- [Your task]:
Which lines below fall between the one containing "Periodontology, 87(1), 83–90." and the one containing "Karimian, M. S., Pirro, M., Johnston, T."? Repeat them exactly, counting both of those lines, and add nothing else.

- [Data to process]:
--- --- ---

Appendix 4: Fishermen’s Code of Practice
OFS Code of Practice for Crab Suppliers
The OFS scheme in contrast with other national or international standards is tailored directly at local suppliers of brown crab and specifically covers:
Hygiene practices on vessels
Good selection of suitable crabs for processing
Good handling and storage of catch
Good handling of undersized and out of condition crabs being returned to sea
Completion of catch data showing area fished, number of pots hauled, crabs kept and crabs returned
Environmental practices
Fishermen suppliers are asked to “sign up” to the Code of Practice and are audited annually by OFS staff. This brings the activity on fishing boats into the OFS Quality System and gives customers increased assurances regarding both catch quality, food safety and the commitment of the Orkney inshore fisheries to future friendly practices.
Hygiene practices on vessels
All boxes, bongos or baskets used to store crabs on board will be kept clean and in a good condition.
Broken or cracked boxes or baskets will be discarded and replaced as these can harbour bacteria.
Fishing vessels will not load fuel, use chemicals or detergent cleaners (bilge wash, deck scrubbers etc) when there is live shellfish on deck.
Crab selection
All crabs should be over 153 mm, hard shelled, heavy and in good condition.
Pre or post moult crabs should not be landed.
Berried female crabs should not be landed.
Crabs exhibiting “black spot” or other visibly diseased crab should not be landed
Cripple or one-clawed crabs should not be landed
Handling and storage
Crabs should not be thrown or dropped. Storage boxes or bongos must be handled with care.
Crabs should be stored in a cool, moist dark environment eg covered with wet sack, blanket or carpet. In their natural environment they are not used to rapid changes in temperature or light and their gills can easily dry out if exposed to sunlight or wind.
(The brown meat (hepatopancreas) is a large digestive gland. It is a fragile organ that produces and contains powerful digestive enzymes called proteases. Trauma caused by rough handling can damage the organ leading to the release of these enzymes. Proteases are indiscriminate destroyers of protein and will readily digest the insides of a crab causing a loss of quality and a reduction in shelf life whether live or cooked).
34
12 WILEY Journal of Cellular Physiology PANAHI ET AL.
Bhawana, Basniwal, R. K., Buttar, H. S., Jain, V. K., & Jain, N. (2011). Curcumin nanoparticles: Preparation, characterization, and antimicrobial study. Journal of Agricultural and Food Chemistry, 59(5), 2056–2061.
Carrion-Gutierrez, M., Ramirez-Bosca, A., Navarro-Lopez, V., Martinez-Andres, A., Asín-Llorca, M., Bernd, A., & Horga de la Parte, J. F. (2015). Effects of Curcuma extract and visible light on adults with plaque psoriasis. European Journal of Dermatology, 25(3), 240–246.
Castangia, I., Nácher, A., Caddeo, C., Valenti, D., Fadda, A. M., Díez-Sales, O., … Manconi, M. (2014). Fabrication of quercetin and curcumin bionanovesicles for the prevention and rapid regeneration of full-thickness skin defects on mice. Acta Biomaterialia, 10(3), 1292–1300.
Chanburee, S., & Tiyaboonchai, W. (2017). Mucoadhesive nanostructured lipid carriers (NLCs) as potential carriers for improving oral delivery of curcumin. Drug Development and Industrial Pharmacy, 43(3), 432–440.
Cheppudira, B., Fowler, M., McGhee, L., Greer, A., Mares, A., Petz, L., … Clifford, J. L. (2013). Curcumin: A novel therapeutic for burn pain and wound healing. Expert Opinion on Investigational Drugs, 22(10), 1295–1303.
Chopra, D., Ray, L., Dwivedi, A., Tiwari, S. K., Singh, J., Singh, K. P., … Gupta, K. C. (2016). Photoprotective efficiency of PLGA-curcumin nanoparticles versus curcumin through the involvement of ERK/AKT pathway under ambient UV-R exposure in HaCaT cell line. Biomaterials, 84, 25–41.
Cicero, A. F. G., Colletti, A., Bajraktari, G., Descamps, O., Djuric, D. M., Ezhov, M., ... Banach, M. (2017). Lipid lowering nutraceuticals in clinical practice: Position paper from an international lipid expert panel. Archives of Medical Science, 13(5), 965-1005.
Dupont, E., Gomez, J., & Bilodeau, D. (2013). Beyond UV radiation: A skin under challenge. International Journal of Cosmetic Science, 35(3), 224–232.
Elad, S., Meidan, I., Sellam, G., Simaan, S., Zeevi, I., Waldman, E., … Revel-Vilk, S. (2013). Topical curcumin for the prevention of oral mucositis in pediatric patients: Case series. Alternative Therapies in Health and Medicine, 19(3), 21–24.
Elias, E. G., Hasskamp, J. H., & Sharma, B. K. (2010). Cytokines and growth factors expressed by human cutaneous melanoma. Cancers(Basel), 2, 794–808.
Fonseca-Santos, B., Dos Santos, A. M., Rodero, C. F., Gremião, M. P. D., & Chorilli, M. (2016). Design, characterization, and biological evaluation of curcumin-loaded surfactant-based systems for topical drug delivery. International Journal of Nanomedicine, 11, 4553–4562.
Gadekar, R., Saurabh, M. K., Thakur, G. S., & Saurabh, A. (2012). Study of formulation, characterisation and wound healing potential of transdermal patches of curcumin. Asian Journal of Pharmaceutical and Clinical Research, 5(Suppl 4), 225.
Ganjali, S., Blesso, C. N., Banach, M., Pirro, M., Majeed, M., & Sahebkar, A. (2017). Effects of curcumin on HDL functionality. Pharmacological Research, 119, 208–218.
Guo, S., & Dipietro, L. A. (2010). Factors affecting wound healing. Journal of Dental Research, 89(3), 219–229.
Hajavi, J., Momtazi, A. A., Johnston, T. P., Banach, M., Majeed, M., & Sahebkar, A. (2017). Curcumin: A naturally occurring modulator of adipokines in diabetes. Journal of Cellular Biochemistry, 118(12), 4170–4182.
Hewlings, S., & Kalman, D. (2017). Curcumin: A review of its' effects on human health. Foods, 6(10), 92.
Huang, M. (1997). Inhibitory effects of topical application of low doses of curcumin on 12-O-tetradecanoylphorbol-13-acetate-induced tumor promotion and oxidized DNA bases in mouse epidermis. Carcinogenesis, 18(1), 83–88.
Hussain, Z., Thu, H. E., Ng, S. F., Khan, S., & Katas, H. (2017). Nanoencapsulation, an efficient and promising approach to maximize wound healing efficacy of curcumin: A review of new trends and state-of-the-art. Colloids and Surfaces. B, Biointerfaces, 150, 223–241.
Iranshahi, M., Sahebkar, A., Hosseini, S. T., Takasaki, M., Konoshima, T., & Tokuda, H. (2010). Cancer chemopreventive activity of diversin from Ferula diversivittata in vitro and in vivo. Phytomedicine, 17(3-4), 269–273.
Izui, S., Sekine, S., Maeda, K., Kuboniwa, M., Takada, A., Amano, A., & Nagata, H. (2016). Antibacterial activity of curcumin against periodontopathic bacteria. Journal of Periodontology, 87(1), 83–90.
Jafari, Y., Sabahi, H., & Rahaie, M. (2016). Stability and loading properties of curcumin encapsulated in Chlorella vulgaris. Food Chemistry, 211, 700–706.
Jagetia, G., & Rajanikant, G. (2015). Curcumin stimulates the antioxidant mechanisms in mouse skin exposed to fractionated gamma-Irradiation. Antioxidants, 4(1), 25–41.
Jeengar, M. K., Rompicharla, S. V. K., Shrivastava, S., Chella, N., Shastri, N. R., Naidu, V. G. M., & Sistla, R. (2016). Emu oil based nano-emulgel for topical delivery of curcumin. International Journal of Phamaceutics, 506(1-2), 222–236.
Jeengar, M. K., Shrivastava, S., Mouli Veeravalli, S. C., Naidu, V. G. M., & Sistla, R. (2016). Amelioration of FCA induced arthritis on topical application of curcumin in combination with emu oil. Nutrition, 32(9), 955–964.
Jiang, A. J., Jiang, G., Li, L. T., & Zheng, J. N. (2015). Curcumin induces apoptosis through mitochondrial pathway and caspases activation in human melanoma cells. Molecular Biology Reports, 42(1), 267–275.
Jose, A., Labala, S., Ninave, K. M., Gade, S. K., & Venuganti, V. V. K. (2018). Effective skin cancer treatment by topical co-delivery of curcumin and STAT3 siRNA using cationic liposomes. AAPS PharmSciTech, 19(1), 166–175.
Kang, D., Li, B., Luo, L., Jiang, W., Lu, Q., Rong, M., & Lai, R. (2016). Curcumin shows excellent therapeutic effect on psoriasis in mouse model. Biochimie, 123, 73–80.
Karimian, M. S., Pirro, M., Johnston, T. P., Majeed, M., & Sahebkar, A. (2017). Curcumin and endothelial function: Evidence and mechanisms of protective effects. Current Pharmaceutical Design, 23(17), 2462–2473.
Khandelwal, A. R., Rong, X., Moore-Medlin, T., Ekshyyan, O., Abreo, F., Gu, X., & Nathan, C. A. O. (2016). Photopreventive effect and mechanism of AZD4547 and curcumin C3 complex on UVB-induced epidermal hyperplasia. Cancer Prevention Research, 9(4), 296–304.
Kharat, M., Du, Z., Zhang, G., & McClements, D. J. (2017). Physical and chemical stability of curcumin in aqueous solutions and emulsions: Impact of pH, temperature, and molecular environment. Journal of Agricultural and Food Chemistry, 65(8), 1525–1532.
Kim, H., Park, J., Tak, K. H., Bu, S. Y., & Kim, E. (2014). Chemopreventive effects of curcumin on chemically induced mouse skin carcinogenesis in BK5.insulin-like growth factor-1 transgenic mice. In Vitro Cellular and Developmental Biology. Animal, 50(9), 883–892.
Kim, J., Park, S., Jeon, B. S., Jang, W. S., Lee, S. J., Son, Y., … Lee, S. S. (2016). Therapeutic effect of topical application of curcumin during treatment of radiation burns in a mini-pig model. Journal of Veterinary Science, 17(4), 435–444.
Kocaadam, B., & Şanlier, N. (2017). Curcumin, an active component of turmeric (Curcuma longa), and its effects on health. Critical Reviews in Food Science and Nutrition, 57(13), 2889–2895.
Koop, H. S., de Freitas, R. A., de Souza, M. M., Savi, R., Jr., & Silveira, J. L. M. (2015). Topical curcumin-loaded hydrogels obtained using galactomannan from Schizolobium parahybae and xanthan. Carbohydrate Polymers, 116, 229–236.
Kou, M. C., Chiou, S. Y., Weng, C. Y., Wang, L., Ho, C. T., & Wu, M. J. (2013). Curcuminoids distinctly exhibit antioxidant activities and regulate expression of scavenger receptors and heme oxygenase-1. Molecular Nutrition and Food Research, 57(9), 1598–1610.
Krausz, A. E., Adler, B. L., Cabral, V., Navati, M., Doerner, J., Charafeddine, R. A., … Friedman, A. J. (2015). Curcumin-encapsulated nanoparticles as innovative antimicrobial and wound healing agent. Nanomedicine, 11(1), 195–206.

--- --- ---

- [Exercise answer]:
Izui, S., Sekine, S., Maeda, K., Kuboniwa, M., Takada, A., Amano, A., & Nagata, H. (2016). Antibacterial activity of curcumin against periodontopathic bacteria. Journal of Periodontology, 87(1), 83–90.
Jafari, Y., Sabahi, H., & Rahaie, M. (2016). Stability and loading properties of curcumin encapsulated in Chlorella vulgaris. Food Chemistry, 211, 700–706.
Jagetia, G., & Rajanikant, G. (2015). Curcumin stimulates the antioxidant mechanisms in mouse skin exposed to fractionated gamma-Irradiation. Antioxidants, 4(1), 25–41.
Jeengar, M. K., Rompicharla, S. V. K., Shrivastava, S., Chella, N., Shastri, N. R., Naidu, V. G. M., & Sistla, R. (2016). Emu oil based nano-emulgel for topical delivery of curcumin. International Journal of Phamaceutics, 506(1-2), 222–236.
Jeengar, M. K., Shrivastava, S., Mouli Veeravalli, S. C., Naidu, V. G. M., & Sistla, R. (2016). Amelioration of FCA induced arthritis on topical application of curcumin in combination with emu oil. Nutrition, 32(9), 955–964.
Jiang, A. J., Jiang, G., Li, L. T., & Zheng, J. N. (2015). Curcumin induces apoptosis through mitochondrial pathway and caspases activation in human melanoma cells. Molecular Biology Reports, 42(1), 267–275.
Jose, A., Labala, S., Ninave, K. M., Gade, S. K., & Venuganti, V. V. K. (2018). Effective skin cancer treatment by topical co-delivery of curcumin and STAT3 siRNA using cationic liposomes. AAPS PharmSciTech, 19(1), 166–175.
Kang, D., Li, B., Luo, L., Jiang, W., Lu, Q., Rong, M., & Lai, R. (2016). Curcumin shows excellent therapeutic effect on psoriasis in mouse model. Biochimie, 123, 73–80.
Karimian, M. S., Pirro, M., Johnston, T. P., Majeed, M., & Sahebkar, A. (2017). Curcumin and endothelial function: Evidence and mechanisms of protective effects. Current Pharmaceutical Design, 23(17), 2462–2473.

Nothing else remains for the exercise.